There is a Sustainable Communities Initiative, in which GeoConnections and 109 communities, including remote and Aboriginal communities, are working to bridge the digital divide in rural communities. The GeoPartners Secretariat provides the national partnership with policy and communications support.
From a technology perspective, GeoConnections works with data and service providers to provide an enabling infrastructure for client applications in areas such as health, the environment and disaster management, and spatial data infrastructure. The various federal and provincial/territorial geospatial initiatives feed into CGDI. The project is now at the interconnectivity stage, and is moving toward interoperability. It has adopted recognized standards, rather than creating its own.

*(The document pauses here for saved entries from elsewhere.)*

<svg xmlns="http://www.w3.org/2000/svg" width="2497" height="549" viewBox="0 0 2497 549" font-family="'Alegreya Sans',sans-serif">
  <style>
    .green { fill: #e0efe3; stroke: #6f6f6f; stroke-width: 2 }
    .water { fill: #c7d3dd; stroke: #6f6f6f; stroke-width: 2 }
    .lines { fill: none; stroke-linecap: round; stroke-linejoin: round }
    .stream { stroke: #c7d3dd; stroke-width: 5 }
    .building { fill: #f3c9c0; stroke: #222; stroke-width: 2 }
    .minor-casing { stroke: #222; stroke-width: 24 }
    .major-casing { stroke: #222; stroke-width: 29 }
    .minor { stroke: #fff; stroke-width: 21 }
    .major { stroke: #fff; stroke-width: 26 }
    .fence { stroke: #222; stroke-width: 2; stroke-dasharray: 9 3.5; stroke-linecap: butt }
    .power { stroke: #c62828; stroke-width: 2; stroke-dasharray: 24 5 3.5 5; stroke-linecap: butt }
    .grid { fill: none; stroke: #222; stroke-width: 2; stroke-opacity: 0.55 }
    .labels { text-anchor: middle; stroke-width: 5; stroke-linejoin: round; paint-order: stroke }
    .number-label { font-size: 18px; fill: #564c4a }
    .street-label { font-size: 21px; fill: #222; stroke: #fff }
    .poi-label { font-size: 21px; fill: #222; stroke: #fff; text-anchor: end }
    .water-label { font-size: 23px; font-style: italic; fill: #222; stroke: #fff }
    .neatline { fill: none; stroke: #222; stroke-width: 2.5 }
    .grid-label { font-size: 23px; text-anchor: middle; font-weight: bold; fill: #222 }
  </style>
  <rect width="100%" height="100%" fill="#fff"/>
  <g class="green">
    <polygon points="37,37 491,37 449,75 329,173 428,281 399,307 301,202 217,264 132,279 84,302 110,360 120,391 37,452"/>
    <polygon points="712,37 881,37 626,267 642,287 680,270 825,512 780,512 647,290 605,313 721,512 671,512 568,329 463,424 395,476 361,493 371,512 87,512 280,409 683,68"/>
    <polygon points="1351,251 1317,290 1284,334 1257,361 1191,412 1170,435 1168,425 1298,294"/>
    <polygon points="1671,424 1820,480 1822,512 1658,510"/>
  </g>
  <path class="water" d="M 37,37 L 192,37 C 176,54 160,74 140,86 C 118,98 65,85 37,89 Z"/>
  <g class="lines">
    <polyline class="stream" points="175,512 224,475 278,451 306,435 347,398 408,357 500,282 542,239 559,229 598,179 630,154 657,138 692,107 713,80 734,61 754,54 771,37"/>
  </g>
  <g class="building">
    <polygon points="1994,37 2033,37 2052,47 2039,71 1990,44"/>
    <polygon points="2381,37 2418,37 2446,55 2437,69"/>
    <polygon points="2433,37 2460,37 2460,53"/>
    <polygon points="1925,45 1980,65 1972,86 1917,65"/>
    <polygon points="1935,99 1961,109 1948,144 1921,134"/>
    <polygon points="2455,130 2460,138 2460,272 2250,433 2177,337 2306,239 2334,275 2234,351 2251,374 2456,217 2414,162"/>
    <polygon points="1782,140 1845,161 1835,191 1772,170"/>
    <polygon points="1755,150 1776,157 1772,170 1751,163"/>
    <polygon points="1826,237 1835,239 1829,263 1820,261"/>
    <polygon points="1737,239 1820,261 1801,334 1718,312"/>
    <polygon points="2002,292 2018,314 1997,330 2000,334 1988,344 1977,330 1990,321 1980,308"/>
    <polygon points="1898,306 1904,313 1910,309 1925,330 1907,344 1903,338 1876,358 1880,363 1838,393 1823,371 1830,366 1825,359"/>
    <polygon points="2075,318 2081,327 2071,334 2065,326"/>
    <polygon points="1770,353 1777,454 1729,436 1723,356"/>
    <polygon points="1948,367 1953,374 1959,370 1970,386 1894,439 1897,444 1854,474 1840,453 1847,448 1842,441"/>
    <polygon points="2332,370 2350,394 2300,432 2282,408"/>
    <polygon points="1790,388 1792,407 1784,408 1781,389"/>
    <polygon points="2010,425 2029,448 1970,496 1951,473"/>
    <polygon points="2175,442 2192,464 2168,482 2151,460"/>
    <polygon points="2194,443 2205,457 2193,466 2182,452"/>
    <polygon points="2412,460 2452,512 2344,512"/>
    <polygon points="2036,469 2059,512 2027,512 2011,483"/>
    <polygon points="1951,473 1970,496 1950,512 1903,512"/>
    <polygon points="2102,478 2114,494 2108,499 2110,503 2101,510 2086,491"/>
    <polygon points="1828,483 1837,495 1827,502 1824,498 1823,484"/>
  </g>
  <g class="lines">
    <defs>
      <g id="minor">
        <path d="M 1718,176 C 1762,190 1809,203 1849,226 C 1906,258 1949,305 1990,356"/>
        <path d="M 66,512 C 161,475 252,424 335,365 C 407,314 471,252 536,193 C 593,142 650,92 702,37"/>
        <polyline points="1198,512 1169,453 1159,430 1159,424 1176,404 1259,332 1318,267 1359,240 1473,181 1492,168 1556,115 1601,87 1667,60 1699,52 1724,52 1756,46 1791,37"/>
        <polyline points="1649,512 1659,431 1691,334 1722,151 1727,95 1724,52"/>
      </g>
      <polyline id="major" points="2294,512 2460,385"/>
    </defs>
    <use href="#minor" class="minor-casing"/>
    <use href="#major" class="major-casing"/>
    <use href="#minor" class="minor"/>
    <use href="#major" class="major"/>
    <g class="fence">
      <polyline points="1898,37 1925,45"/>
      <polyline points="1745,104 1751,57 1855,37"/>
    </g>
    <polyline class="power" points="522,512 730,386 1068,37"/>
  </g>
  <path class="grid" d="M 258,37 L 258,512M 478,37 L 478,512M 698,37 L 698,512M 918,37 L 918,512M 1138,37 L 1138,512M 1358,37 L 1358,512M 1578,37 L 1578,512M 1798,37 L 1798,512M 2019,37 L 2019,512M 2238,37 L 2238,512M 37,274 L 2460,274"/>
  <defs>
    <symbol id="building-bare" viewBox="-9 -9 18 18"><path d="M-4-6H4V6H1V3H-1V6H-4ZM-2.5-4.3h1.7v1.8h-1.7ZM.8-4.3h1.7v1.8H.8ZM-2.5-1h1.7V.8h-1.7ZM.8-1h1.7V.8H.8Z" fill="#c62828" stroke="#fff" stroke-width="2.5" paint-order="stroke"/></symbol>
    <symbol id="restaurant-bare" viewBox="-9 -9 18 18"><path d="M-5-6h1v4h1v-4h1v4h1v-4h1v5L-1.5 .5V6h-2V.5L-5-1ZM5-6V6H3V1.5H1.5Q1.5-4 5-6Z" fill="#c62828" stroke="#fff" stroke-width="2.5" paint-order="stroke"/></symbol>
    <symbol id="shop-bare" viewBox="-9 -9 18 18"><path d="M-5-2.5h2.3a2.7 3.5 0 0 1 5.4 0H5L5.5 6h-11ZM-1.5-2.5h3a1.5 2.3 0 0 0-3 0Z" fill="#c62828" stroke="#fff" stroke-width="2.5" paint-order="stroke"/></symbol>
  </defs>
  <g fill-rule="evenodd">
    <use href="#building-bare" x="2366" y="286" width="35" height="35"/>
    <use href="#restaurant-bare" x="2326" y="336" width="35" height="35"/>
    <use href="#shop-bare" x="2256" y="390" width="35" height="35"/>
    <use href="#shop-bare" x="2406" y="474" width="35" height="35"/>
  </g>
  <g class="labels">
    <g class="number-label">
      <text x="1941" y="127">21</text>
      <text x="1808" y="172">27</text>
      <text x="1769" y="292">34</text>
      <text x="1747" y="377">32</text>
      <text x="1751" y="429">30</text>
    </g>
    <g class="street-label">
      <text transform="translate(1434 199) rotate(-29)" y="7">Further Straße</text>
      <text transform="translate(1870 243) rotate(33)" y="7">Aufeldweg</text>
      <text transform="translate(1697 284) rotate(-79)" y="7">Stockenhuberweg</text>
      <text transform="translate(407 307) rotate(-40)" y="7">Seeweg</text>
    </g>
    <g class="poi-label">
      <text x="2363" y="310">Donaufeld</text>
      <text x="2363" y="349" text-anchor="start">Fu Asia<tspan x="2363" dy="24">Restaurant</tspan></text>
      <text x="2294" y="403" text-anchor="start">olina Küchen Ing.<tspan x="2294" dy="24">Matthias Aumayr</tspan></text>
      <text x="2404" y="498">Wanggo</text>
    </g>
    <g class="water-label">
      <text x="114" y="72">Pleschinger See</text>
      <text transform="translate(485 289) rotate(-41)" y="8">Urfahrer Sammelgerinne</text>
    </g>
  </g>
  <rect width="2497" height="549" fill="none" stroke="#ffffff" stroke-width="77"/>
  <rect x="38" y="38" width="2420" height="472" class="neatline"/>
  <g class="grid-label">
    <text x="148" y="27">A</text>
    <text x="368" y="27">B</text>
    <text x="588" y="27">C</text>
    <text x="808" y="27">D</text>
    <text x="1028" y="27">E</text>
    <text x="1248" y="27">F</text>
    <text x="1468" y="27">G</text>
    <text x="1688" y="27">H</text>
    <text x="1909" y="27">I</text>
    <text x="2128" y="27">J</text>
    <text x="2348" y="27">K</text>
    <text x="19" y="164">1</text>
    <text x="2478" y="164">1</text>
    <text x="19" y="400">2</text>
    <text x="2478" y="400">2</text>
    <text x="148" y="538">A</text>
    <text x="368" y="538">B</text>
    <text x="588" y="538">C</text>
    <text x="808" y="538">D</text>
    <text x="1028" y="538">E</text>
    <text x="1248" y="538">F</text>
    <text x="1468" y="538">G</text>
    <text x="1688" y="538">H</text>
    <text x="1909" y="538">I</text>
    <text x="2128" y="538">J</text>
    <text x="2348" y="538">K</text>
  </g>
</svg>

The initiative is targeting three prime client groups. One group is defined broadly as “citizens.” with an emphasis on youth and what is called an “aware public,” such as hikers who are replacing expensive paper maps with electronic ones. Citizens typically access the Atlas of Canada: the site gets 350,000 hits a month, with a peak between 3 and 8 pm when students are typically doing their homework. Hikers, obviously, are inclined to use the TrailPaq site.
The second group includes experts, scientists, academia and government. An example of a product aimed at this group is the GeoBase portal that provides technical geospatial information. A third and largest group includes all levels of government and its partners. An example of a product targeted at this group is the GeoConnections Discovery Portal, with 535 Canadian and 1385 international contributing organisations.
This site has 1,423 Canadian data products (112 searchable) and 11,585 (153 searchable) international ones.
Toby Fyfe is a federal public servant in Ottawa and a long-time participant in the Lac Carling Congress.